OPINION TEXT STARTS HERE

Honigman Miller Schwartz and Cohn LLP, Lansing, (by John D. Pirich, Patrick R. Van Tiflin, Lynn A. Gandhi, and June Summers Haas) for plaintiff.

Bill Schuette, Attorney General, Aaron D. Lindstrom, Solicitor General, Richard A. Bandstra, Chief Legal Counsel, and Julius O. Curling, Assistant Attorney General, for defendant.
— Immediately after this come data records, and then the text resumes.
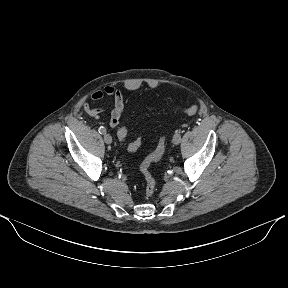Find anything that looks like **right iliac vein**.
<instances>
[{
  "label": "right iliac vein",
  "mask_w": 288,
  "mask_h": 288,
  "mask_svg": "<svg viewBox=\"0 0 288 288\" xmlns=\"http://www.w3.org/2000/svg\"><path fill=\"white\" fill-rule=\"evenodd\" d=\"M104 141L106 144H111L112 143V137L110 134H105L104 135Z\"/></svg>",
  "instance_id": "right-iliac-vein-1"
}]
</instances>
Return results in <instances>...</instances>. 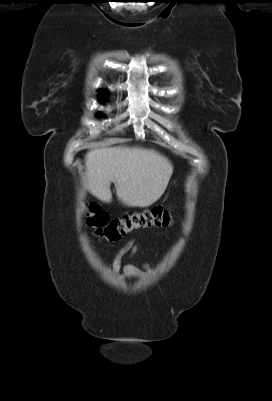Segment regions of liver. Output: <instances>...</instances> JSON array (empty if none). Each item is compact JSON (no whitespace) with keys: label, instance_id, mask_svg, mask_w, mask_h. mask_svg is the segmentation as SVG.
<instances>
[{"label":"liver","instance_id":"liver-1","mask_svg":"<svg viewBox=\"0 0 272 401\" xmlns=\"http://www.w3.org/2000/svg\"><path fill=\"white\" fill-rule=\"evenodd\" d=\"M86 186L103 202H111V182L119 200L128 206L148 207L165 192L173 173L171 162L153 149L103 147L85 156Z\"/></svg>","mask_w":272,"mask_h":401}]
</instances>
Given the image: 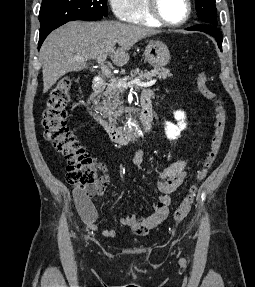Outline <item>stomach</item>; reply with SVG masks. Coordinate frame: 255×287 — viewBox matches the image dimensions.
I'll return each mask as SVG.
<instances>
[{"mask_svg": "<svg viewBox=\"0 0 255 287\" xmlns=\"http://www.w3.org/2000/svg\"><path fill=\"white\" fill-rule=\"evenodd\" d=\"M144 58L153 68H164L171 60L168 46L159 40H150L145 48Z\"/></svg>", "mask_w": 255, "mask_h": 287, "instance_id": "stomach-1", "label": "stomach"}]
</instances>
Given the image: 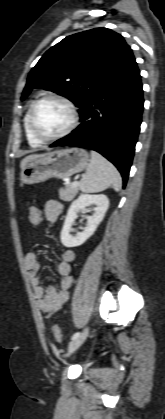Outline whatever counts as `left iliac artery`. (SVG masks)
<instances>
[{
	"label": "left iliac artery",
	"instance_id": "left-iliac-artery-1",
	"mask_svg": "<svg viewBox=\"0 0 165 419\" xmlns=\"http://www.w3.org/2000/svg\"><path fill=\"white\" fill-rule=\"evenodd\" d=\"M79 335H80V332H76L72 335L71 339L73 340V339L77 338Z\"/></svg>",
	"mask_w": 165,
	"mask_h": 419
}]
</instances>
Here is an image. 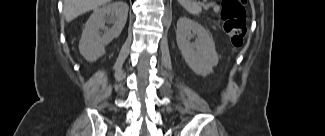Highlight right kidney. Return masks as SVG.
<instances>
[{
    "label": "right kidney",
    "mask_w": 325,
    "mask_h": 136,
    "mask_svg": "<svg viewBox=\"0 0 325 136\" xmlns=\"http://www.w3.org/2000/svg\"><path fill=\"white\" fill-rule=\"evenodd\" d=\"M127 15L128 5L124 1H115L96 9L86 22L79 42L81 55L89 62L101 57L105 52V45L119 37ZM100 30H105V33L101 34Z\"/></svg>",
    "instance_id": "obj_1"
}]
</instances>
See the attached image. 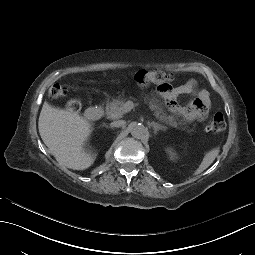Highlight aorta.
<instances>
[{
	"label": "aorta",
	"mask_w": 255,
	"mask_h": 255,
	"mask_svg": "<svg viewBox=\"0 0 255 255\" xmlns=\"http://www.w3.org/2000/svg\"><path fill=\"white\" fill-rule=\"evenodd\" d=\"M131 135L134 137V138H142L146 135L147 133V129L145 128V126L143 124H140V123H134L132 126H131Z\"/></svg>",
	"instance_id": "aorta-1"
}]
</instances>
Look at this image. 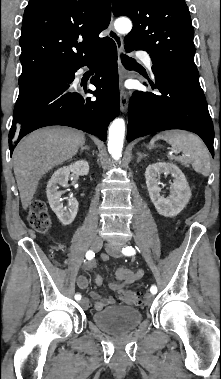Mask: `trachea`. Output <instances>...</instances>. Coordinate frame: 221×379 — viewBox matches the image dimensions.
<instances>
[{
  "label": "trachea",
  "mask_w": 221,
  "mask_h": 379,
  "mask_svg": "<svg viewBox=\"0 0 221 379\" xmlns=\"http://www.w3.org/2000/svg\"><path fill=\"white\" fill-rule=\"evenodd\" d=\"M121 59H122V63H123V65H124L126 68H129V67H132V66H134V65H137V62H136L134 59L129 58V57L125 56V55H122V56H121Z\"/></svg>",
  "instance_id": "1"
}]
</instances>
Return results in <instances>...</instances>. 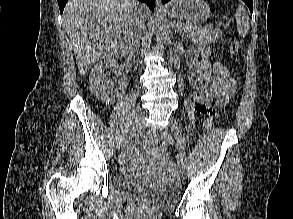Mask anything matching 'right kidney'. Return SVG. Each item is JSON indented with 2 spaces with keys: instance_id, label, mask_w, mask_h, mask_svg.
<instances>
[{
  "instance_id": "right-kidney-1",
  "label": "right kidney",
  "mask_w": 293,
  "mask_h": 219,
  "mask_svg": "<svg viewBox=\"0 0 293 219\" xmlns=\"http://www.w3.org/2000/svg\"><path fill=\"white\" fill-rule=\"evenodd\" d=\"M106 70L117 72L119 71V66L114 59H105L97 63L91 70L89 87L98 100L109 104L115 100L117 91L114 89L113 84L109 82L105 74ZM124 87L125 82H122L120 89Z\"/></svg>"
}]
</instances>
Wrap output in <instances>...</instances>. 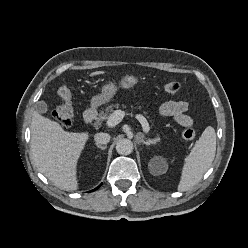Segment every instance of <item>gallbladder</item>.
I'll return each mask as SVG.
<instances>
[{"mask_svg":"<svg viewBox=\"0 0 248 248\" xmlns=\"http://www.w3.org/2000/svg\"><path fill=\"white\" fill-rule=\"evenodd\" d=\"M36 110L39 113H46L48 111V106L44 101H39L36 104Z\"/></svg>","mask_w":248,"mask_h":248,"instance_id":"1","label":"gallbladder"}]
</instances>
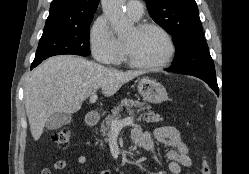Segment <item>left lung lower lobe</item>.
I'll use <instances>...</instances> for the list:
<instances>
[{"instance_id":"left-lung-lower-lobe-1","label":"left lung lower lobe","mask_w":249,"mask_h":174,"mask_svg":"<svg viewBox=\"0 0 249 174\" xmlns=\"http://www.w3.org/2000/svg\"><path fill=\"white\" fill-rule=\"evenodd\" d=\"M168 72H174V73H180L185 75H192L195 77H198L205 81L214 91L217 95H219V88L217 85L216 80V74L212 71H206V70H198V71H190V72H178L177 70L173 68L166 69Z\"/></svg>"}]
</instances>
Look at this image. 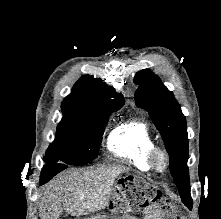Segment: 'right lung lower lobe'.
I'll list each match as a JSON object with an SVG mask.
<instances>
[{"instance_id": "right-lung-lower-lobe-1", "label": "right lung lower lobe", "mask_w": 221, "mask_h": 219, "mask_svg": "<svg viewBox=\"0 0 221 219\" xmlns=\"http://www.w3.org/2000/svg\"><path fill=\"white\" fill-rule=\"evenodd\" d=\"M65 168H67V165L59 163L45 165L41 172L40 185L48 182L52 177H54L57 173L61 172Z\"/></svg>"}]
</instances>
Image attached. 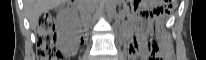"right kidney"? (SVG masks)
Returning a JSON list of instances; mask_svg holds the SVG:
<instances>
[{
	"mask_svg": "<svg viewBox=\"0 0 206 60\" xmlns=\"http://www.w3.org/2000/svg\"><path fill=\"white\" fill-rule=\"evenodd\" d=\"M59 23H60L59 42L62 46H69L73 43V36L76 32L78 23L76 20H73L72 22H66L60 20Z\"/></svg>",
	"mask_w": 206,
	"mask_h": 60,
	"instance_id": "1",
	"label": "right kidney"
}]
</instances>
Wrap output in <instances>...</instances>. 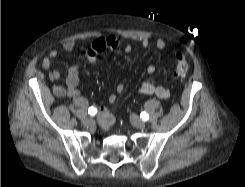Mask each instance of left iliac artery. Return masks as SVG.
Here are the masks:
<instances>
[{
    "instance_id": "left-iliac-artery-1",
    "label": "left iliac artery",
    "mask_w": 245,
    "mask_h": 187,
    "mask_svg": "<svg viewBox=\"0 0 245 187\" xmlns=\"http://www.w3.org/2000/svg\"><path fill=\"white\" fill-rule=\"evenodd\" d=\"M140 117L142 118V120L147 121L149 119V115L146 112H142L140 114Z\"/></svg>"
}]
</instances>
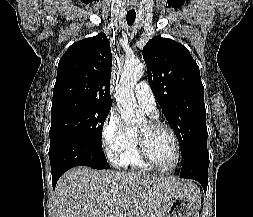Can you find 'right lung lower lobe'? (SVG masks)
<instances>
[{
	"label": "right lung lower lobe",
	"instance_id": "right-lung-lower-lobe-1",
	"mask_svg": "<svg viewBox=\"0 0 253 217\" xmlns=\"http://www.w3.org/2000/svg\"><path fill=\"white\" fill-rule=\"evenodd\" d=\"M49 158L53 188L59 177L74 166L84 165L96 169L110 167L103 155L78 139H65L50 145Z\"/></svg>",
	"mask_w": 253,
	"mask_h": 217
}]
</instances>
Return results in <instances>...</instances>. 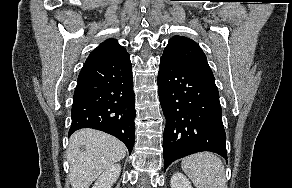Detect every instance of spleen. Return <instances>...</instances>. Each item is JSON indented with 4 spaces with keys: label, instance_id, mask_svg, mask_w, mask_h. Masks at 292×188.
Wrapping results in <instances>:
<instances>
[{
    "label": "spleen",
    "instance_id": "spleen-1",
    "mask_svg": "<svg viewBox=\"0 0 292 188\" xmlns=\"http://www.w3.org/2000/svg\"><path fill=\"white\" fill-rule=\"evenodd\" d=\"M181 167L196 188H227L224 165L212 153H196L185 157Z\"/></svg>",
    "mask_w": 292,
    "mask_h": 188
}]
</instances>
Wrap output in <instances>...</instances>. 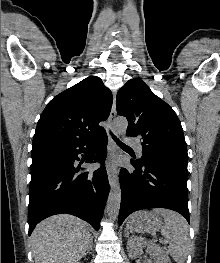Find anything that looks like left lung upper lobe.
Here are the masks:
<instances>
[{"instance_id":"1","label":"left lung upper lobe","mask_w":220,"mask_h":263,"mask_svg":"<svg viewBox=\"0 0 220 263\" xmlns=\"http://www.w3.org/2000/svg\"><path fill=\"white\" fill-rule=\"evenodd\" d=\"M117 113L128 120L126 135L142 142L140 160L158 161L188 173L181 123L174 110L141 79L129 80L117 93Z\"/></svg>"}]
</instances>
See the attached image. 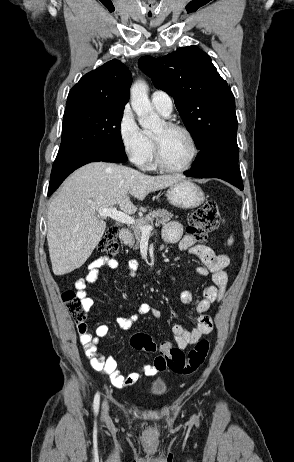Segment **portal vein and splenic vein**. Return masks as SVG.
<instances>
[{"mask_svg": "<svg viewBox=\"0 0 294 462\" xmlns=\"http://www.w3.org/2000/svg\"><path fill=\"white\" fill-rule=\"evenodd\" d=\"M98 216L101 218H111L119 223L133 225L136 224L135 220L121 211H118L116 208H104L98 210ZM140 230L143 236H149L151 231L153 230V226H140Z\"/></svg>", "mask_w": 294, "mask_h": 462, "instance_id": "1", "label": "portal vein and splenic vein"}]
</instances>
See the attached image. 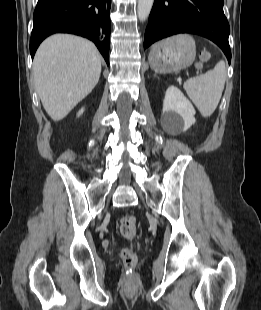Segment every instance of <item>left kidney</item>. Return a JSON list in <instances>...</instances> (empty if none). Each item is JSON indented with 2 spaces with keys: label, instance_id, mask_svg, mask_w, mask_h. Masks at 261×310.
Segmentation results:
<instances>
[{
  "label": "left kidney",
  "instance_id": "obj_1",
  "mask_svg": "<svg viewBox=\"0 0 261 310\" xmlns=\"http://www.w3.org/2000/svg\"><path fill=\"white\" fill-rule=\"evenodd\" d=\"M195 109L180 89L168 87L163 101L161 123L169 132L188 130L195 122Z\"/></svg>",
  "mask_w": 261,
  "mask_h": 310
}]
</instances>
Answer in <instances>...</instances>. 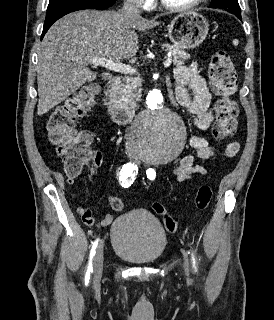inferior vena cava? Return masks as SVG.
Returning a JSON list of instances; mask_svg holds the SVG:
<instances>
[{
	"instance_id": "obj_1",
	"label": "inferior vena cava",
	"mask_w": 274,
	"mask_h": 320,
	"mask_svg": "<svg viewBox=\"0 0 274 320\" xmlns=\"http://www.w3.org/2000/svg\"><path fill=\"white\" fill-rule=\"evenodd\" d=\"M141 0L135 2V0H126L122 10H120V16H122L123 22H131V18H141Z\"/></svg>"
}]
</instances>
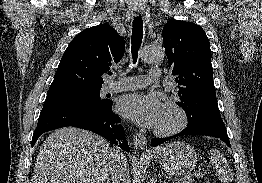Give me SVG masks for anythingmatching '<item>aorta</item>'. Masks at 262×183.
Masks as SVG:
<instances>
[{
    "mask_svg": "<svg viewBox=\"0 0 262 183\" xmlns=\"http://www.w3.org/2000/svg\"><path fill=\"white\" fill-rule=\"evenodd\" d=\"M165 53L161 47L145 46L140 54L141 60L145 63H159L164 59Z\"/></svg>",
    "mask_w": 262,
    "mask_h": 183,
    "instance_id": "aorta-1",
    "label": "aorta"
}]
</instances>
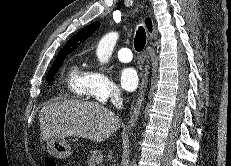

Before: MURPHY, C.J., and FITZGERALD and BORRELLO, JJ.

MURPHY, C.J.

Defendant, Department of Treasury (Department), appeals as of right the Court of Claims' order granting summary disposition in favor of plaintiff, Detroit Edison Company (DTE). This action involves the question whether DTE's machinery and equipment located outside its generation plants and indisputably used to transmit and distribute electricity are subject to taxation under the Use Tax Act (UTA), MCL 205.91 et seq. The tax period at issue is January 1, 2003, through September 30, 2006. DTE claims that it is entitled to the UTA's “industrial processing” exemption pursuant to MCL 205.94o, asserting that the machinery and equipment located outside its generation plants are used both to transmit and distribute electricity and to continue the “processing” of electricity. According to DTE, electricity is not a finished good ready for sale and in a usable form for its customers absent the ongoing industrial processing beyond the generation-plant walls, because the electricity leaves the plants at extremely high and unusable voltage levels. DTE further maintains that the machinery and equipment at issue are used to inspect, control the quality of, and test the electricity, which activities all constitute industrial processing that occurs before the electricity takes the form of a finished good. The Department contends that the machinery and equipment alleged to be subject to use tax are employed solely for purposes of distributing and delivering electricity and not for industrially processing the electricity, i.e., the machinery and equipment do not change the quality, form, and character of the electricity. The Department maintains that, given those circumstances, the Legislature clearly did not provide for the exemption being claimed by DTE. We agree with DTE's arguments and hold that DTE is entitled to the claimed “industrial processing” exemption. Accordingly, we affirm the ruling of the Court of Claims.

I. BACKGROUND

DTE is an electric utility that provides electricity to residential, commercial, and industrial customers. DTE's operations include the production and generation of electricity at its generation plants, along with the transmission and distribution of electricity. The transmission and distribution system, or electric system, is an integrated, interconnected, and interrelated network of machinery and equipment, including, but not limited to, substations, transformers, high-voltage towers, cables, and poles. In its complaint, DTE alleged that the electric system “continues to process the electricity up to, and including, the final transformer prior to the customer's location;” that this “processing of the electricity involves changes to its quality, such as changes in voltage and volt amp reactive levels (‘VARs');” that “customers cannot use the electricity until certain levels of voltage and VARs are achieved,” which is not met “until the electricity leaves the final transformer in a consumable form at the customer's location;” and that the various items of machinery and equipment in the electric system are used to produce, process, monitor, test, and maintain the electricity, as well as to protect, test, inspect, and control other equipment in the electric system.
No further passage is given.